Los noticiarios del mediodía difundieron la información de las dimisiones en cadena como si se tratara de una inocentada. Tal es así, que muchos responsables de los entes públicos televisivos también renunciaron a sus cargos antes de que un nuevo gobierno los reemplazara. Para no ser menos, la dirección y el equipo al completo de los informativos de Telemadrid se autocesaron de manera fulminante, anticipándose a la dimisión irrevocable del gobierno de la Comunidad de Madrid. Largos elogios a la profesionalidad, independencia y transparencia en la gestión de unos y otros cerraron los informativos.

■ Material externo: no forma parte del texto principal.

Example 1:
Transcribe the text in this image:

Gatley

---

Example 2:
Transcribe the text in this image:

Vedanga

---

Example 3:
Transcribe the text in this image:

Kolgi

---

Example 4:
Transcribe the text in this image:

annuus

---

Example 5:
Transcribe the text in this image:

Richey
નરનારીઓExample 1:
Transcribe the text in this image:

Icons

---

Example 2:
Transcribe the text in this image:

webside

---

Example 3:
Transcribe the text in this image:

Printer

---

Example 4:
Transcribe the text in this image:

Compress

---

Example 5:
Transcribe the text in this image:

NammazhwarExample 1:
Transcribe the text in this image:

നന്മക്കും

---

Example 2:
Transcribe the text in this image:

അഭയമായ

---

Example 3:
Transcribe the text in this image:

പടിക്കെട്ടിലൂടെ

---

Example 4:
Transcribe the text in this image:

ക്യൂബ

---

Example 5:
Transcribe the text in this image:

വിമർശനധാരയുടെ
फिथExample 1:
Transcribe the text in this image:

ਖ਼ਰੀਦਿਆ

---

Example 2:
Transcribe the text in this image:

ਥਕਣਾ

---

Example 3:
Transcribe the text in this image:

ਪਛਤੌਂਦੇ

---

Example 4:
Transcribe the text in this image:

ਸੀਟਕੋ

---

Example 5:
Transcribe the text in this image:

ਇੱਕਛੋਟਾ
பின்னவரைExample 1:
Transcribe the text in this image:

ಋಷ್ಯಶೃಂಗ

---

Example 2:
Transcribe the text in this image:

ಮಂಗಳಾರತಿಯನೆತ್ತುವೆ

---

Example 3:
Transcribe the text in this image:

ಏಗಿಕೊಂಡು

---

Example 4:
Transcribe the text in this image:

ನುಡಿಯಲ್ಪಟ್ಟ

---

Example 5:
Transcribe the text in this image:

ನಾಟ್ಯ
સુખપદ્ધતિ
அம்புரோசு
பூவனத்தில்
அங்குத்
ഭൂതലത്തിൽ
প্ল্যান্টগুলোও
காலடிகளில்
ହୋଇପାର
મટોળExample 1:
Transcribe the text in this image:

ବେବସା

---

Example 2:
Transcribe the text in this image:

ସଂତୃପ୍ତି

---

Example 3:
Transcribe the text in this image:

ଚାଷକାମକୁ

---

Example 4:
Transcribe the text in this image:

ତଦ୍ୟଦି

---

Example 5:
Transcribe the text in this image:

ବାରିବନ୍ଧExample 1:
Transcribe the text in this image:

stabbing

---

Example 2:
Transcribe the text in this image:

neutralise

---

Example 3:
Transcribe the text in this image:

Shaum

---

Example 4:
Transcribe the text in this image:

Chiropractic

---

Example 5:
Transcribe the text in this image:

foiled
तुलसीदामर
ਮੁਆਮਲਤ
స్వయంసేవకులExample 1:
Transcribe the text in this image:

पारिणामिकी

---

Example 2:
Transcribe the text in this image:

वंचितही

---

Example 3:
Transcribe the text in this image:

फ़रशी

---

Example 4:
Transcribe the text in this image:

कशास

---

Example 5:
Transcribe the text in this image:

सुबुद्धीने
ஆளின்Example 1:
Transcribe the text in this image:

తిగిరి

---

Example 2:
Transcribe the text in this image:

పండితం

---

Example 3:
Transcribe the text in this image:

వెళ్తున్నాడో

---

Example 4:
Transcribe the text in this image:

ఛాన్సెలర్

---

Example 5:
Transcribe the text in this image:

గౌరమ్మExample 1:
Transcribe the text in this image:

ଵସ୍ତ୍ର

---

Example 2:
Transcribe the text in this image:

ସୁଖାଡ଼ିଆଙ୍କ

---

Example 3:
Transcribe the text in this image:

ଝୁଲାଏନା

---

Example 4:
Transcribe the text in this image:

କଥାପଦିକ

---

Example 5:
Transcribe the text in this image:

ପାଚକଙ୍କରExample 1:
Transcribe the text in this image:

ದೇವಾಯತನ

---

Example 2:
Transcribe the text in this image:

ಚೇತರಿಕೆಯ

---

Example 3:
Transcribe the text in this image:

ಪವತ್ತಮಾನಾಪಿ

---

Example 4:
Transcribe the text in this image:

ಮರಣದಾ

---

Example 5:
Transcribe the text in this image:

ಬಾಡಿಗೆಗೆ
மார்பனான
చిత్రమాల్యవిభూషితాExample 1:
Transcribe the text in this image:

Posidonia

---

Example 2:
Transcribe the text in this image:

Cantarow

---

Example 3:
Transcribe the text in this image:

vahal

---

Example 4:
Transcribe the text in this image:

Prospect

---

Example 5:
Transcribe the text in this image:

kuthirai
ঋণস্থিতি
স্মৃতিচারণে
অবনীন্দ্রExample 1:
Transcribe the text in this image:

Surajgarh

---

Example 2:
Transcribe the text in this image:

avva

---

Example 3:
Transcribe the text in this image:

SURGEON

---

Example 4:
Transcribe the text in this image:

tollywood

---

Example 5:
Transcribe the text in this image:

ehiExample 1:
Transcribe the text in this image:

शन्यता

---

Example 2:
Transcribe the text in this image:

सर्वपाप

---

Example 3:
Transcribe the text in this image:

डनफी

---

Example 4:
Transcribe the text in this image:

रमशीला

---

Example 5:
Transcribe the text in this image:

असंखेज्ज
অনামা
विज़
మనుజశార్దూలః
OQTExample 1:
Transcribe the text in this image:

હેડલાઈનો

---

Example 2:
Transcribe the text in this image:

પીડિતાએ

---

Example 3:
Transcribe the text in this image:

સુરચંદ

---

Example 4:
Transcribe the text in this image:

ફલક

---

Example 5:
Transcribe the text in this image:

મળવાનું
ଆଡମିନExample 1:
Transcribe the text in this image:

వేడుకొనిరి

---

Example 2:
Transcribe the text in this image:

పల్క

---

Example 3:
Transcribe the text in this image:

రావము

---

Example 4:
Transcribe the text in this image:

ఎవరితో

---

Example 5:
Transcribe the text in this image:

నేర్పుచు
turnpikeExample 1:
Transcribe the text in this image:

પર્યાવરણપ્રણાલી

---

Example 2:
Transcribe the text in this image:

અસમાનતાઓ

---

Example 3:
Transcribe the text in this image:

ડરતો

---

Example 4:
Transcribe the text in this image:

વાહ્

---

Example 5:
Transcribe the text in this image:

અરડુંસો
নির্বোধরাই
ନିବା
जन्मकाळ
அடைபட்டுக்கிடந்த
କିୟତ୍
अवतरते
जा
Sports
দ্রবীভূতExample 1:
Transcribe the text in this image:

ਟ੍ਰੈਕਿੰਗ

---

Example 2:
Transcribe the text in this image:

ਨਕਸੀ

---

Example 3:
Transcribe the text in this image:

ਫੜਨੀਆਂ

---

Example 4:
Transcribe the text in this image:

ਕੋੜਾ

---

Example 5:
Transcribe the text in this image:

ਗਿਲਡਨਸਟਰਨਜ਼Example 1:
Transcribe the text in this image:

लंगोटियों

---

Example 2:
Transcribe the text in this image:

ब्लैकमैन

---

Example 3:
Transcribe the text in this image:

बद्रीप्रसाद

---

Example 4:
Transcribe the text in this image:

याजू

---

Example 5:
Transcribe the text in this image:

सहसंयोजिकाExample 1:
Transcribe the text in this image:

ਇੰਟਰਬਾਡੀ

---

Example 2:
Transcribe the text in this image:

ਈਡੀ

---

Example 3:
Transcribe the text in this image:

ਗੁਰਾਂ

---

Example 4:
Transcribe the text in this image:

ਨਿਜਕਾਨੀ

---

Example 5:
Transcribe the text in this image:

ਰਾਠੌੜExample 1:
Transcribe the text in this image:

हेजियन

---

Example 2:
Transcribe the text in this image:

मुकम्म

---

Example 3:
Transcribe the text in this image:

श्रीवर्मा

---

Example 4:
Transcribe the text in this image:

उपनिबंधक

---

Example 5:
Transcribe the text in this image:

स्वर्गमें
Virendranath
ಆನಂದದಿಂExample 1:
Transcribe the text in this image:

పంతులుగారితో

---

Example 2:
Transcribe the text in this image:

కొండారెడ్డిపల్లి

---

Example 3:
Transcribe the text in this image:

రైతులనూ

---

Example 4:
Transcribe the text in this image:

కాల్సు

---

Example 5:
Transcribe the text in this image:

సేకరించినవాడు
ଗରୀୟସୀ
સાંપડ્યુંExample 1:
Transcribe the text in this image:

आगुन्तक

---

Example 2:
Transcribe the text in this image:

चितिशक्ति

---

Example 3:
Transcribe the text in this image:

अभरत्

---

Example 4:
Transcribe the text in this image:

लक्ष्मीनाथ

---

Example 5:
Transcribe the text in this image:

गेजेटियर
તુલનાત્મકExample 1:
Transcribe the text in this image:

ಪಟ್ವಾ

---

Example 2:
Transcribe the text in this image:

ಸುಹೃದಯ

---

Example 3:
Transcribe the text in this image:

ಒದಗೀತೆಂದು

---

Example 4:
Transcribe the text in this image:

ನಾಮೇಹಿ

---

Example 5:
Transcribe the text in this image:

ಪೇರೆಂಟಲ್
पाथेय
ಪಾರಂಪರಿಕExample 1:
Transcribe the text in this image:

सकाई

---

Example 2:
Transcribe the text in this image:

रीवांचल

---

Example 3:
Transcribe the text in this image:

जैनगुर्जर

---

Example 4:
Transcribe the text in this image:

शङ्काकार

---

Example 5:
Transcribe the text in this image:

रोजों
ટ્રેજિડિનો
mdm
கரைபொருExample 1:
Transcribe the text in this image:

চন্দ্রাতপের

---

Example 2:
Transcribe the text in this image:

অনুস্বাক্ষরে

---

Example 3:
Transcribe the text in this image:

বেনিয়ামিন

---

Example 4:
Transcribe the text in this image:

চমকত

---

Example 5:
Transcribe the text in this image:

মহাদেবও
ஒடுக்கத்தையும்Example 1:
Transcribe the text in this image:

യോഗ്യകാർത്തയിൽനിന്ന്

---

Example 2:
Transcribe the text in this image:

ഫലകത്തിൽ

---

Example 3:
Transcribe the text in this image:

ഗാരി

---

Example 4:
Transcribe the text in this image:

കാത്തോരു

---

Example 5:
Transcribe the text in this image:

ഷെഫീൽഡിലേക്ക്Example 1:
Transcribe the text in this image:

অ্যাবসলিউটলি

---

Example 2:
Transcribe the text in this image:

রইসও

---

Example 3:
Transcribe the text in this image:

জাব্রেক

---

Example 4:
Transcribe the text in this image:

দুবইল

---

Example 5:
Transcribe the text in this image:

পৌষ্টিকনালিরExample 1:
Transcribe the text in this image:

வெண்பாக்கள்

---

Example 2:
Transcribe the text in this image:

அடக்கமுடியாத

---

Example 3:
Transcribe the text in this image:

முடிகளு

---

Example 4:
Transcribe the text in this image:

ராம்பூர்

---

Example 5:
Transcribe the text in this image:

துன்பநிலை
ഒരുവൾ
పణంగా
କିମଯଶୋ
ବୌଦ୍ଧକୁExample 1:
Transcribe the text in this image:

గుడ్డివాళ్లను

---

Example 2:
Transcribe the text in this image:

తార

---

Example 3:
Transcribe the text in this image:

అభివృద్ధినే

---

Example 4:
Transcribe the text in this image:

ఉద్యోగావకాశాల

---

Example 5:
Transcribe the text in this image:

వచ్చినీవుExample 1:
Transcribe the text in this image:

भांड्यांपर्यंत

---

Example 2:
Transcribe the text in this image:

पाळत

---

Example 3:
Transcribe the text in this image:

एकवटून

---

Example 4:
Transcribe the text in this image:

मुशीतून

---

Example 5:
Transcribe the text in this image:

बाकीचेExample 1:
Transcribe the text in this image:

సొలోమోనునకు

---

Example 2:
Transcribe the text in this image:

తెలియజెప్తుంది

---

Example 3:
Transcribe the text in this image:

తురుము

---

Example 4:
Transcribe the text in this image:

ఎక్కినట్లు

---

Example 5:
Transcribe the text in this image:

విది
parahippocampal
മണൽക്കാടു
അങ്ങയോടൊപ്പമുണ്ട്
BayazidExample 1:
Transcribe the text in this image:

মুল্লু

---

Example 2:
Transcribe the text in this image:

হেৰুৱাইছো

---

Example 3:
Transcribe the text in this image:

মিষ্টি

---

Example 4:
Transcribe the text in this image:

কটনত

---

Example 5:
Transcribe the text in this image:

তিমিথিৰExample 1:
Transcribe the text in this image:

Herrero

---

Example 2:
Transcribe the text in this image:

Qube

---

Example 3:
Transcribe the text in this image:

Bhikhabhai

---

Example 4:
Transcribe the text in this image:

Durante un largo día España se quedó sin luz, sin referencias de primer nivel político y sin caldo precocinado para las tertulias de mayor difusión. Pero nuestro país causó sensación mundial: por fin alguien dimitía, y además, en cadena. Fue como si a todos les doliese lo mismo, de la misma forma y en el mismo momento. Como si recordaran a Umanuno. Como si su herencia fuera común.

Menos mal que con una rapidez inusitada se encontraron sustitutos más jóvenes, más audaces, más aparentes o más obedientes. En caso contrario, varios millones de españoles no se hubieran despertado tranquilos el 29 de diciembre, o lo hubieran hecho sin saber si algún día podrían ver por televisión la formación de un nuevo gobierno. Un gobierno dispuesto, entre otras tareas, al debate y el consenso necesarios para reformar la Constitución. Eso, en el caso de que no dimitiera también el rey, o se hiciera republicano.